Generic Microservices


The pervasive adoption of connected digital systems in modern society (as in cloud and mobile computing) has projected us towards the “API economy”: a market of digital services that can be accessed on networks through Application Programming Interfaces (APIs). To ensure that these systems are efficient and reliable, the best practice is to deploy dedicated software components (microservices) that act as proxies between clients and services [Chandramouli, 2019; Montesi and Weber, 2016].

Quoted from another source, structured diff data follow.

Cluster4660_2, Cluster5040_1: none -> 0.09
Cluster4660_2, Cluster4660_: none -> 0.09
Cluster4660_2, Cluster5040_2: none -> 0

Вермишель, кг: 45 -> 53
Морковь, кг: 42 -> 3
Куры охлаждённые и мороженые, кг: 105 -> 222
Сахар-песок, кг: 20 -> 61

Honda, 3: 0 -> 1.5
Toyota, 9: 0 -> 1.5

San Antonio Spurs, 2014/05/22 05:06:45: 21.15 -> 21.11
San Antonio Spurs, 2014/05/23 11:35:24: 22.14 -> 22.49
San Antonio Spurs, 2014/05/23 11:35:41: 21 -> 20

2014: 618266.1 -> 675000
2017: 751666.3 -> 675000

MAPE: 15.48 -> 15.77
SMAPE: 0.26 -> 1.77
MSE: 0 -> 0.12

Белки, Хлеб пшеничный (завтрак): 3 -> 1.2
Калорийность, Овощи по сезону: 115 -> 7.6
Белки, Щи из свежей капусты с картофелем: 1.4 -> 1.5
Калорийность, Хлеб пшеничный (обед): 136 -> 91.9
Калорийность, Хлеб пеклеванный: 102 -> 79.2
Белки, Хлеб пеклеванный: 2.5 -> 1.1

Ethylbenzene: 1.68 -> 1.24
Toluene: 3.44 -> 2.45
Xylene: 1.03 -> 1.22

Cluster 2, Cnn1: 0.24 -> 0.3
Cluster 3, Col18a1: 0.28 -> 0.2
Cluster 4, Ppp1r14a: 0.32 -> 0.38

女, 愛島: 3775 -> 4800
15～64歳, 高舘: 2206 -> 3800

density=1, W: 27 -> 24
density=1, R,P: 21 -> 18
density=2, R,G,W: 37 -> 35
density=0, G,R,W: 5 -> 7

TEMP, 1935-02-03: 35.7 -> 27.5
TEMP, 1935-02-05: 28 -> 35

The implementation of this strategy is a challenge for the theory of types and programming languages. Ideally, we should program modular proxies that can be reused and combined in different contexts, by abstracting from the APIs that will be managed. These proxies typically alter the APIs that are ultimately exposed to clients, e.g., by adding required fields (like a password) and effects (like an exception in case of wrong passwords). Once a proxy implementation is used with some concrete APIs, the result of its API modifications should be computed statically (before execution), such that client developers can verify their clients against the actual APIs that the proxy will expose. Unfortunately, current programming tools do not properly support this ideal methodology, due to the lack of language abstractions for manipulating abstract APIs in proxy programs.

This project

The goal of this project is to establish the scientific foundations for the ideal development methodology described above. Specifically, we wish to program generic microservices: proxy microservices that can be reused with different APIs and allow for statically computing the resulting APIs exposed to clients.

The hypothesis is that a programming theory for generic microservices can be achieved by developing the first algebra of APIs, an abstract model of how common patterns for API management manipulate APIs. The abstract operators of our algebra are going to act as guidelines for reasoning on (i) how reusable proxies can be coded without knowing the APIs that they will guard, and (ii) how we can statically compute the resulting APIs once a generic microservice is applied to a specific context.

We plan to:

  • develop the algebra of APIs in terms of abstract operators and their laws;
  • build a prototype of a programming language for generic microservices, by creating new linguistic primitives that respect the laws of the algebra of APIs;
  • evaluate the usefulness of our language against current best practices for programming and deploying API management software.

As an example of what we want to be able to program, consider a circuit breaker proxy: a microservice that guards another service to prevent overload (including malevolent denial of service attacks). The idea is that a circuit breaker should be parameterised over the API that it guards, obtaining a generic implementation like the one depicted below.

A key property that we desire is substitutability: given a concrete service, it should be possible to deploy the generic circuit breaker to guard it and statically compute the resulting API. For example, as depicted below, the same generic circuit breaker implementation should be applicable to two (or more) different services with difference APIs (here we have an HVAC service and an analytics service).

Another key property that we wish for is being able to reason abstractly about compositions of generic microservices. For example, given a generic circuit breaker and a generic authorisation proxy (which authorises invocations), we should be able to compose them in any order and be able to compute statically the resulting modification on the APIs that they could guard. Below we depict an example of commutativity for these two generic microservices.

In our work, we will be inspired by the catalogue of microservice API patterns and other design patterns for microservices [Montesi and Weber, 2016]. We plan on using our language implementation to construct a catalogue of generic microservices that implement these patterns and make them available on public repositories (e.g., Docker Hub).